Kingfield Elementary School students asked selectmen at an earlier meeting to consider banning plastic bags, prompting selectmen to seek residents’ input.

“I think it’s quite interesting that the kids brought it up,” resident Susan Davis said.

Many older attendees in the room will not be around when the next generation has to face the challenge of cleaning up trash, she said.

Selectman Wade Browne said some stores require customers to pay for plastic bags, although people may not know it. Tranten’s market offers a discount to customers who bring their own bags, he said.

Resident Tom Bessey said he is not in favor of a ban.

“I think we could look at this with an open mind, at least,” Selectman Ray Meldrum said.

Voters said they wanted more information, and Davis and several others said they would form a committee to do so before the town meeting in June.

Voters also agreed to continue plans for a park behind Longfellow’s Restaurant, near the Carrabassett River.

Previously, voters approved using tax increment financing money from the Poland Spring bottling plant to create a riverside park, but last year agreed it should not go forward if abutters wanted financial compensation for an easement. Since then, all property owners have provided the necessary easements.

Residents will benefit from creating the public area along the river, resident John Goldfrank said.

Town officials said previously the town has little public parking and will have even less when the Maine Department of Transportation upgrades Route 27. The access and egress to Main Street will be filled in and leveled to become part of the sidewalk.

The final issue of the evening, repairs and reconstruction of Tufts Pond Road, also won the support of residents.

Moderator Bill Gilmore said property along the road is valued at almost $14 million and generates $230,000 in taxes, or 9 percent of the annual tax commitment.

Two sections of the road need a lot of work, and about $600,000 will be necessary to rebuild areas that flood.
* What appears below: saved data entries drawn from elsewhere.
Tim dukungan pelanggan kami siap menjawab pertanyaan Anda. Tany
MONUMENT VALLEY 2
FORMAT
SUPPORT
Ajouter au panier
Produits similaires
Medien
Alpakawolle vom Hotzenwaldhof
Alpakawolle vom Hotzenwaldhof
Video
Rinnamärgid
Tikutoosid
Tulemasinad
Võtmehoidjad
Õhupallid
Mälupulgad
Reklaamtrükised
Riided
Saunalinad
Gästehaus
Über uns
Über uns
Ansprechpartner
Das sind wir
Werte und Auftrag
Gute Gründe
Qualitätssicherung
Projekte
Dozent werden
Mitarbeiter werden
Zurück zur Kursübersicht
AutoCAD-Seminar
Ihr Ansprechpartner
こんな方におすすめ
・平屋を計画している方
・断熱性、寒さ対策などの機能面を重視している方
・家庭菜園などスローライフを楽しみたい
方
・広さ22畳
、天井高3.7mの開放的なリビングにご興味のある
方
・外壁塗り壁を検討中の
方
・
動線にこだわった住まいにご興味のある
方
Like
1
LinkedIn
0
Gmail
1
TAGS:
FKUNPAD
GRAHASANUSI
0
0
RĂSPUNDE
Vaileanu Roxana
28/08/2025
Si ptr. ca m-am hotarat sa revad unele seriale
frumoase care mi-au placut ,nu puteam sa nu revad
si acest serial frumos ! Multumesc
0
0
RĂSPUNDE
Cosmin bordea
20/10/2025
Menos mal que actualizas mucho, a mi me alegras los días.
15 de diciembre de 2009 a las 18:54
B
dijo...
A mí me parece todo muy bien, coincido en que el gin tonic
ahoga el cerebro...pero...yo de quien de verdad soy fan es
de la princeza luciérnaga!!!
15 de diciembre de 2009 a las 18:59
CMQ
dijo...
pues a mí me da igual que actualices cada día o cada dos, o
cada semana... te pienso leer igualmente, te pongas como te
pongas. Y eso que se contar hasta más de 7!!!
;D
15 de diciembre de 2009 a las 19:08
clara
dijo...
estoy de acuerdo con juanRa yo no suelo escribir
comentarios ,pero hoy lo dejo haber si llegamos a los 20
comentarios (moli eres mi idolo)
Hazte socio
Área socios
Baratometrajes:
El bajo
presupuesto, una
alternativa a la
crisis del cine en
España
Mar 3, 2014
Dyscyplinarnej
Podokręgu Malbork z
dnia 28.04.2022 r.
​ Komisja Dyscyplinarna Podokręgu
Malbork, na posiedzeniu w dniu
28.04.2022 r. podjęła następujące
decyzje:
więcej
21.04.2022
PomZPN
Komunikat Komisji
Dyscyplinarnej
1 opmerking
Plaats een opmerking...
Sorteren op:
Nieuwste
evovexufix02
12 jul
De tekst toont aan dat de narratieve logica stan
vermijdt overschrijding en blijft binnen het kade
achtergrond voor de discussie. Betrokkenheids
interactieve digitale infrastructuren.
Paving and sealing will cost about $400,000, selectmen said.

Another problem is ledge along some sections, Selectman Walter Kilbreth said.

Some residents who live along the road do not want the town to spend the money, administrative assistant Leanna Targett said.

“The question is where do you want us to go with this?” she asked residents.

Residents said they favor rebuilding the road, but want selectmen to continue assessing the work and the costs.